Les faits reprochés remontaient au 25 avril 2025 : une altercation avait opposé des membres du mouvement identitaire Patria Albiges à des militants de l'Action Antifasciste Toulouse aux abords d'un bar du centre-ville de la préfecture tarnaise.
Le parquet ayant fait appel de cette décision, la procédure pénale reste en cours. C'est dans ce contexte qu'une semaine après le jugement, le 23 octobre 2025, le site d'extrême droite, L'Observatoire des Violences Politiques publiait un article à charge, intitulé : "Albi : malgré l'agression ultraviolente de deux identitaires par une dizaine d'antifas, les juges proclament une relaxe générale".
Trois conditions réunies pour caractériser l'atteinte
Pour caractériser une atteinte à la présomption d'innocence, trois conditions doivent être réunies. Le juge Robin Planes les a toutes trois retenues.
La procédure pénale n'est pas définitive : le parquet a fait appel, et l'article le précisait lui-même. Les affirmations de culpabilité sont péremptoires : des formules comme « [il] est celui qui a frappé en premier » ou « leur culpabilité ne fait aucun doute » ne comportent ni conditionnel ni précaution — alors qu'une relaxe venait d'être prononcée. Enfin, la procédure était publiquement connue : l'article circulait librement en ligne, et l'un des posts X le relayant a été vu 99 000 fois.
Le tribunal a ordonné la suppression de cinq passages de l'article dans un délai de huit jours suivant la signification de l'ordonnance. Passé ce délai, l'association sera redevable d'une astreinte de 100 euros par jour de retard, pendant trois mois au maximum.
L'association dont le siège social est basé en Tarn-et-Garonne est également tenue de publier un communiqué judiciaire reprenant l'intégralité du dispositif de l'ordonnance en haut de la page d'accueil de son site, dans un encart visible, et à verser 1.000 euros à chacun des trois demandeurs au titre des frais de procédure (article 700 du code de procédure civile), ainsi qu'aux dépens de l'instance. Aucun gérant du site d'extrême droite ne s'est pas présenté à l'audience.
Derrière l'Observatoire, des figures de l'extrême droite
L'Observatoire des Violences Politiques est édité par l'association Observatoire de la Vie Démocratique, fondée fin 2023.
"Quand l’Observatoire ne se concentre pas sur la gauche rennaise, il publie des enquêtes, parfois truffées d’informations policières confidentielles. Une bonne partie d’entre elles sont mal interprétées, voire carrément fausses – ils ont par exemple confondu deux personnes dans un article sur le bar antifasciste Saint-Sauveur" rapporte le média Streepress en 2025.
Ses articles ne sont jamais signés et ses mentions légales restent volontairement vagues.
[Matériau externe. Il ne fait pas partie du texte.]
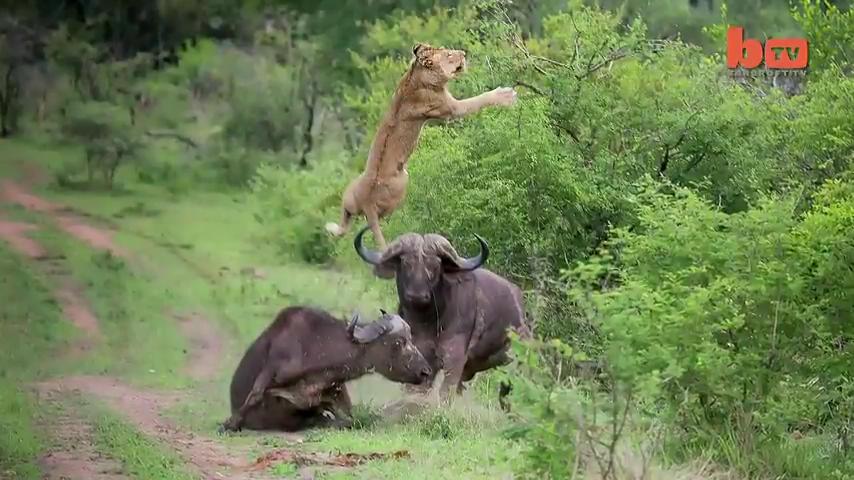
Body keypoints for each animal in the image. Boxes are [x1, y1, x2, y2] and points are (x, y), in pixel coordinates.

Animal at [222, 306, 434, 434]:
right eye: (398, 342)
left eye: (411, 338)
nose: (425, 372)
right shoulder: (273, 368)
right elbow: (256, 394)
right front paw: (230, 423)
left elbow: (350, 418)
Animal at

Mais StreePress a toutefois identifié deux de ses fondateurs : Paul Carton et Éric Vienne.
Le premier a longtemps dirigé l'Oriflamme, un groupuscule néofasciste rennais connu pour des violences contre des militants de gauche et des personnes LGBT. Le second est un ancien militaire, cofondateur de l'association Place d'Armes et ex-responsable régional Occitanie des Volontaires pour la France — un mouvement d'extrême droite dont plusieurs membres sont à l'origine du groupe terroriste Action des Forces Opérationnelles (AFO), poursuivi pour un projet d'attentat contre des musulmans. Place d'Armes avait fait parler d'elle à la fin de l'année 2021 pour avoir organisé une marche polémique en mémoire d'un ancien militaire tué lors d'une bagarre devant un restaurant à Montauban (Tarn-et-Garonne).
Le site est régulièrement relayé par des élus du Rassemblement national et par les membres des groupuscules identitaires français.